Just now I had dinner at Chase’s Daily, Belfast Maine’s claim to culinary fame. I worked there for years, while building my massage practice. Being a server and a massage therapist is not mutually exclusive, something worthy of a blog post sometime.
Tough experiences bring you close to others who work at your side. If you can get through them together, you bond unbelievably. I know this is a small stretch, but there is a similarity between serving at a very popular restaurant in Maine in the summer, and boot camp. They are nearly equal, in terms of hours spent laboring in heat, under constant pressure, running like a madwoman, and being yelled at.
Although not from staff or owners. If I had to have a waitress experience, I was the luckiest to have it at Chase’s, for once I proved my mettle and that I wasn’t going to flake out on them, the owners (the Chase family) adopted me as one of their own. And if your employer is for you, who can be against you?
It was incredibly stressful working there in the summer. We would always get tourists who saw anything that happened there as an impediment to them having a good vacation, and they were (and are) breathtakingly rude. But I did it for four years: I did it for the Chase family, and my amazing co-workers, and the fantastic baked goods, entrees, and the art hanging on the walls (Perimeter Gallery).
I did it because I love Belfast, and Chase’s is in the center of town. You can see Alexia’s across the way, and the lights of the Colonial Theatre blazing down High Street in the dusk of evening…like tonight.
Every time I go into Chase’s now, I become infused with love. I can’t help it. I get hallooed and hailed and hugged by my ex-co-workers but forever pals. The owners nod and smile and inquire as to how I am. I ask kindly for a seat, but they know what I want: the end stool at the far portion of the counter where I can keep an eye on the kitchen, to harass Freddy if he looks up, and in general make audible yummy noises.
Even the littlest one, Romi, wanders out from behind the bake pan cooling racks and puts her arms around my waist. She can reach that high now: I first knew her when she was a toddler. Now in grade school and with freckles, she looks up into my face, close as can be, and says pitifully, “I waaaaved to you just now, but you didn’t seeeeeee me.”

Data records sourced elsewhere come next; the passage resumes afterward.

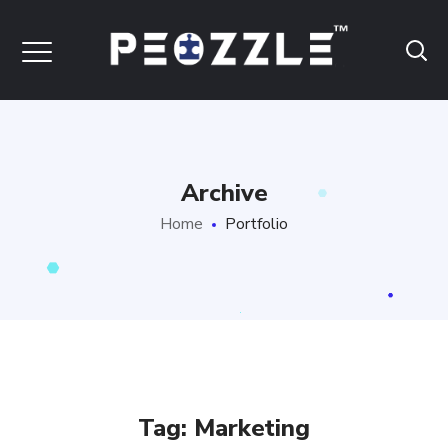
Archive
Home
Portfolio
Tag:
Marketing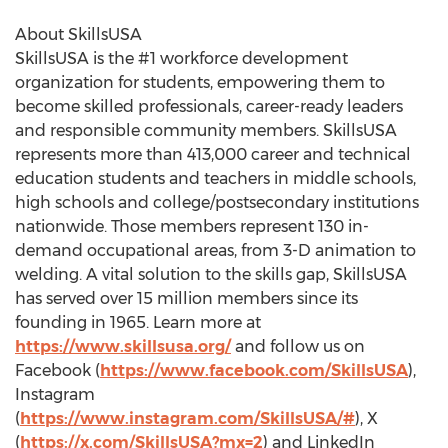
About SkillsUSA
SkillsUSA is the #1 workforce development
organization for students, empowering them to
become skilled professionals, career-ready leaders
and responsible community members. SkillsUSA
represents more than 413,000 career and technical
education students and teachers in middle schools,
high schools and college/postsecondary institutions
nationwide. Those members represent 130 in-
demand occupational areas, from 3-D animation to
welding. A vital solution to the skills gap, SkillsUSA
has served over 15 million members since its
founding in 1965. Learn more at
https://www.skillsusa.org/
and follow us on
Facebook (
https://www.facebook.com/SkillsUSA
),
Instagram
(
https://www.instagram.com/SkillsUSA/#
), X
(
https://x.com/SkillsUSA?mx=2
) and LinkedIn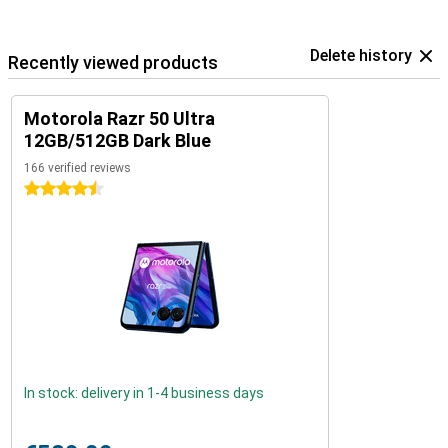
Delete history
Recently viewed products
Motorola Razr 50 Ultra
12GB/512GB Dark Blue
166 verified reviews
4.5 stars
In stock: delivery in 1-4 business days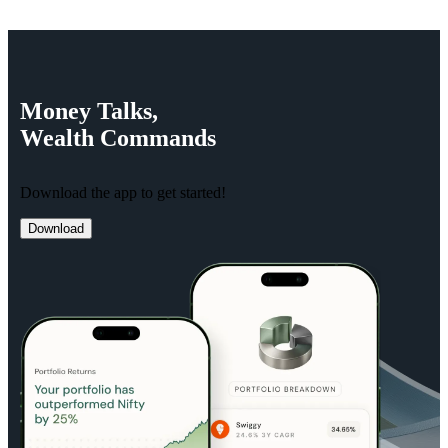
Money
Talks,
Wealth
Commands
Download the app to get started!
Download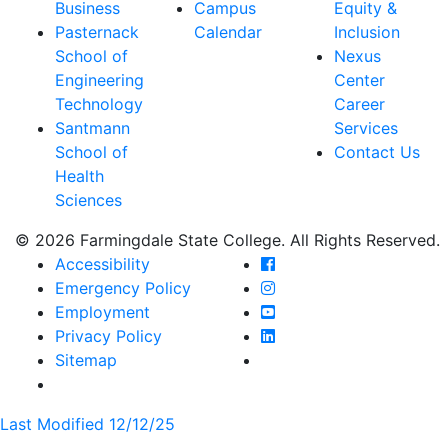
Business
Campus
Equity &
Pasternack
Calendar
Inclusion
School of
Nexus
Engineering
Center
Technology
Career
Santmann
Services
School of
Contact Us
Health
Sciences
© 2026 Farmingdale State College. All Rights Reserved.
Farmingdale State Coll
Accessibility
Farmingdale State Colle
Emergency Policy
Farmingdale State Coll
Employment
Farmingdale State Colle
Privacy Policy
Farmingdale State Colle
Sitemap
Last Modified 12/12/25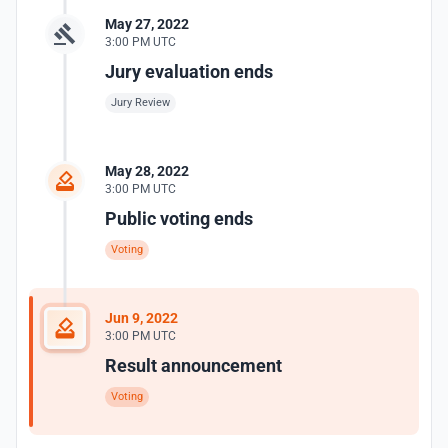
May 27, 2022
3:00 PM UTC
Jury evaluation ends
Jury Review
May 28, 2022
3:00 PM UTC
Public voting ends
Voting
Jun 9, 2022
3:00 PM UTC
Result announcement
Voting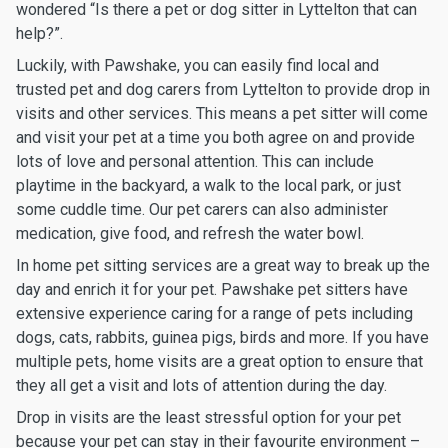
wondered “Is there a pet or dog sitter in Lyttelton that can
help?”.
Luckily, with Pawshake, you can easily find local and
trusted pet and dog carers from Lyttelton to provide drop in
visits and other services. This means a pet sitter will come
and visit your pet at a time you both agree on and provide
lots of love and personal attention. This can include
playtime in the backyard, a walk to the local park, or just
some cuddle time. Our pet carers can also administer
medication, give food, and refresh the water bowl.
In home pet sitting services are a great way to break up the
day and enrich it for your pet. Pawshake pet sitters have
extensive experience caring for a range of pets including
dogs, cats, rabbits, guinea pigs, birds and more. If you have
multiple pets, home visits are a great option to ensure that
they all get a visit and lots of attention during the day.
Drop in visits are the least stressful option for your pet
because your pet can stay in their favourite environment –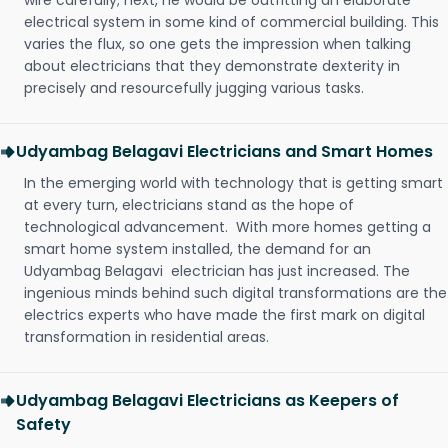
wire carefully; next, he would be outfitting an elaborate
electrical system in some kind of commercial building. This
varies the flux, so one gets the impression when talking
about electricians that they demonstrate dexterity in
precisely and resourcefully jugging various tasks.
Udyambag Belagavi Electricians and Smart Homes
In the emerging world with technology that is getting smart
at every turn, electricians stand as the hope of
technological advancement. With more homes getting a
smart home system installed, the demand for an
Udyambag Belagavi electrician has just increased. The
ingenious minds behind such digital transformations are the
electrics experts who have made the first mark on digital
transformation in residential areas.
Udyambag Belagavi Electricians as Keepers of
Safety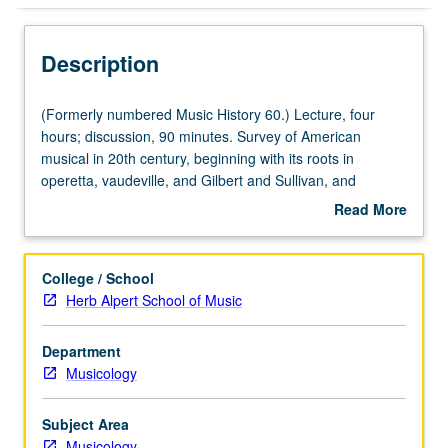
Description
(Formerly
(Formerly numbered Music History 60.) Lecture, four
numbered
hours; discussion, 90 minutes. Survey of American
Music
musical in 20th century, beginning with its roots in
History
operetta, vaudeville, and Gilbert and Sullivan, and
60.)
focusing on its connections to politics, technology, film,
Read More
Lecture,
opera, and variety of popular musical styles, including Tin
about
four
Pan Alley, jazz, and rock. Credit for both courses 60 and
Description
hours;
160 not allowed. P/NP or letter grading.
College / School
discussion,
Herb Alpert School of Music
90
minutes.
Department
Survey
Musicology
of
American
musical
Subject Area
in
Musicology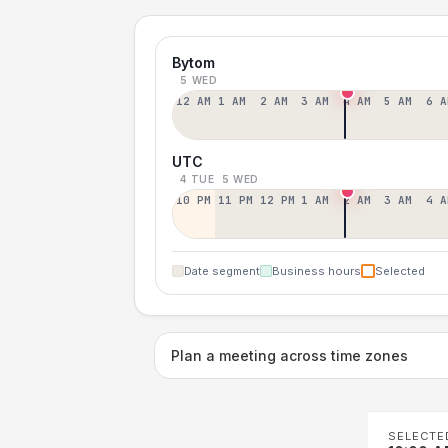
Bytom
5 WED
12 AM
1 AM
2 AM
3 AM
4 AM
5 AM
6 A
UTC
4 TUE
5 WED
10 PM
11 PM
12 PM
1 AM
2 AM
3 AM
4 A
Date segment
Business hours
Selected
Plan a meeting across time zones
SELECTE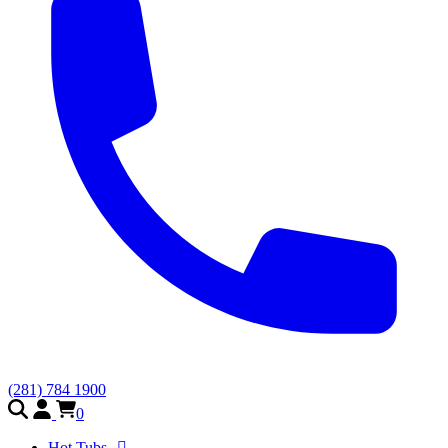
(281) 784 1900
0
Hot Tubs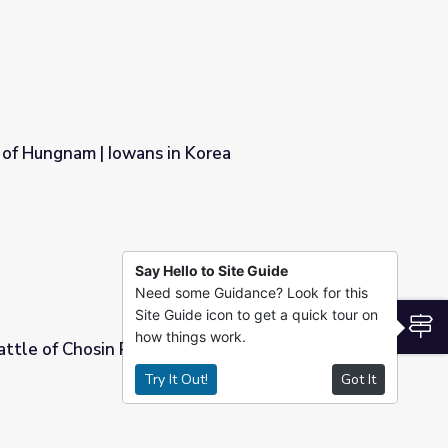
 of Hungnam | Iowans in Korea
 Korea
Say Hello to Site Guide
Need some Guidance? Look for this
Site Guide icon to get a quick tour on
S
how things work.
attle of Chosin Reservoir | Iowans in Korea
Try It Out!
Got It
 | Iowans in Korea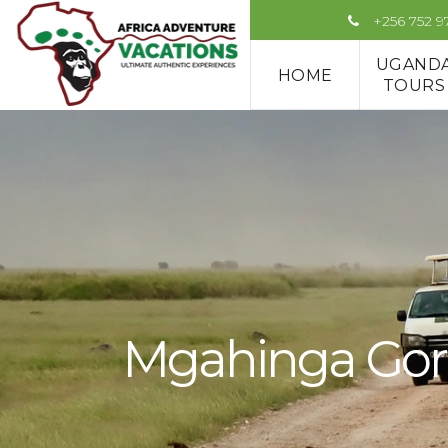
+256 752 
UGAND
HOME
TOURS
Mgahinga Gori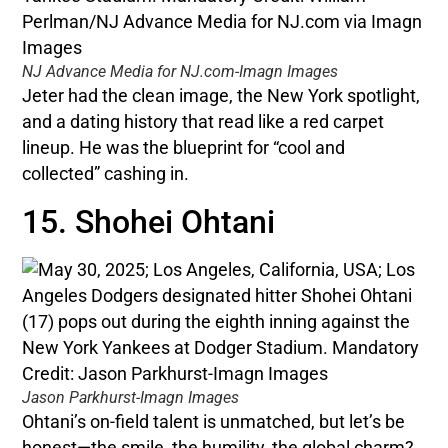
NJ Advance Media for NJ.com-Imagn Images
Jeter had the clean image, the New York spotlight,
and a dating history that read like a red carpet
lineup. He was the blueprint for “cool and
collected” cashing in.
15. Shohei Ohtani
Jason Parkhurst-Imagn Images
Ohtani’s on-field talent is unmatched, but let’s be
honest—the smile, the humility, the global charm?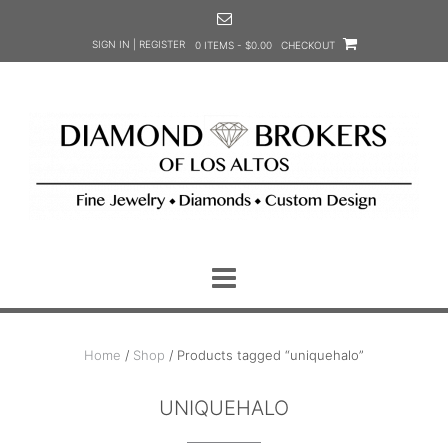
Skip
to
SIGN IN | REGISTER
0 ITEMS - $0.00
CHECKOUT
content
Home
/
Shop
/ Products tagged “uniquehalo”
UNIQUEHALO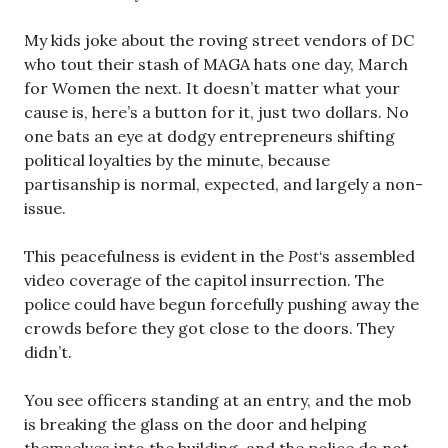
My kids joke about the roving street vendors of DC
who tout their stash of MAGA hats one day, March
for Women the next. It doesn’t matter what your
cause is, here’s a button for it, just two dollars. No
one bats an eye at dodgy entrepreneurs shifting
political loyalties by the minute, because
partisanship is normal, expected, and largely a non-
issue.
This peacefulness is evident in the
Post
‘s assembled
video coverage of the capitol insurrection. The
police could have begun forcefully pushing away the
crowds before they got close to the doors. They
didn’t.
You see officers standing at an entry, and the mob
is breaking the glass on the door and helping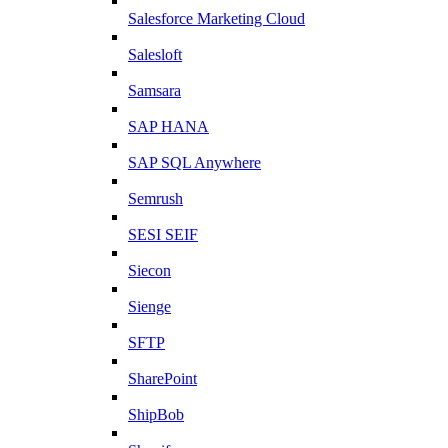
Salesforce Marketing Cloud
Salesloft
Samsara
SAP HANA
SAP SQL Anywhere
Semrush
SESI SEIF
Siecon
Sienge
SFTP
SharePoint
ShipBob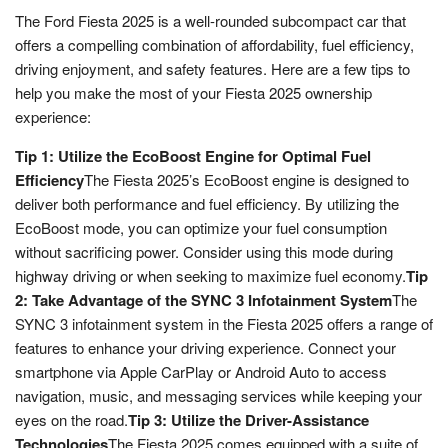
The Ford Fiesta 2025 is a well-rounded subcompact car that
offers a compelling combination of affordability, fuel efficiency,
driving enjoyment, and safety features. Here are a few tips to
help you make the most of your Fiesta 2025 ownership
experience:
Tip 1: Utilize the EcoBoost Engine for Optimal Fuel
Efficiency
The Fiesta 2025’s EcoBoost engine is designed to
deliver both performance and fuel efficiency. By utilizing the
EcoBoost mode, you can optimize your fuel consumption
without sacrificing power. Consider using this mode during
highway driving or when seeking to maximize fuel economy.
Tip
2: Take Advantage of the SYNC 3 Infotainment System
The
SYNC 3 infotainment system in the Fiesta 2025 offers a range of
features to enhance your driving experience. Connect your
smartphone via Apple CarPlay or Android Auto to access
navigation, music, and messaging services while keeping your
eyes on the road.
Tip 3: Utilize the Driver-Assistance
Technologies
The Fiesta 2025 comes equipped with a suite of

“Well,” I said. “I see you now. Hello sweetie.” <<hug>>
Any of you who have ever waited tables know: once a server, always a server. It came over me in a crushing rush, while I sipped my red wine and sucked on warm olives: the kitchen, where I did everything, even sanded down and painted that washstand one March during their annual spring cleaning.
The cups that I organized. The coffee pots I washed, the espresso machine I cleaned. The grated cheese I refilled. I knew where every single one of those things needed to be, and where to get more of them should we run out.
And serving. I could hear that food needed to be run: could recognize server names, and translate the caller’s timbre from “urgent” to “This is VERY urgent, someone come get this food NOW.” I was so close to the pick-up window: it was everything I could do to not go over there and run a few plates out to the dining room myself.
But it wasn’t my place anymore. The urge had to remain so: just an urge. I had left two years ago, when I turned 40 and realized I was either going to go into massage therapy full time, or I wasn’t. I took the leap, but I did look back while leaping.
It was a part of my life that was over. Things come to an end, but you forget everything about it that drove you crazy. Only the love remains.
This has something to do with massage therapy, in that I have lived and worked in a small town for nearly 15 years, and while I have clients who are always discovering me, I have a significant amount in my “Inactive” file. For whatever reason, I was seeing them, and then I never saw them again.
Unless at the grocery store, or standing in line at the market, or by chance in another town. The temptation is, because I knew them so fully once, to behave as though I know them fully now. But I don’t. It’s no longer my place to inquire too vigorously, or personally.
In these encounters I know we both feel a little awkward, but it’s best to just be together in the moment, and not wait for apologies or promises. They don’t owe me a thing: their life and mine no longer intersect meaningfully: only just now, like this, looking at one another and smiling.
There is nothing else I really feel for this person: I have no agenda for them, no fear of why they left, no hope of their return to my office. Only the affection I felt for them once, and therefore always will feel, remains.
What you just read is not my fault. It’s because my friend, colleague, co-conspirator and pants kicker Rowan Blaisdell talked me into it, and also, because I cannot resist a write-off: 31 Posts in 31 Days August Blog Challenge, Business Blogging School. Caution snuffed, perfectionism cast off like a smelly cloak: this is blog #18.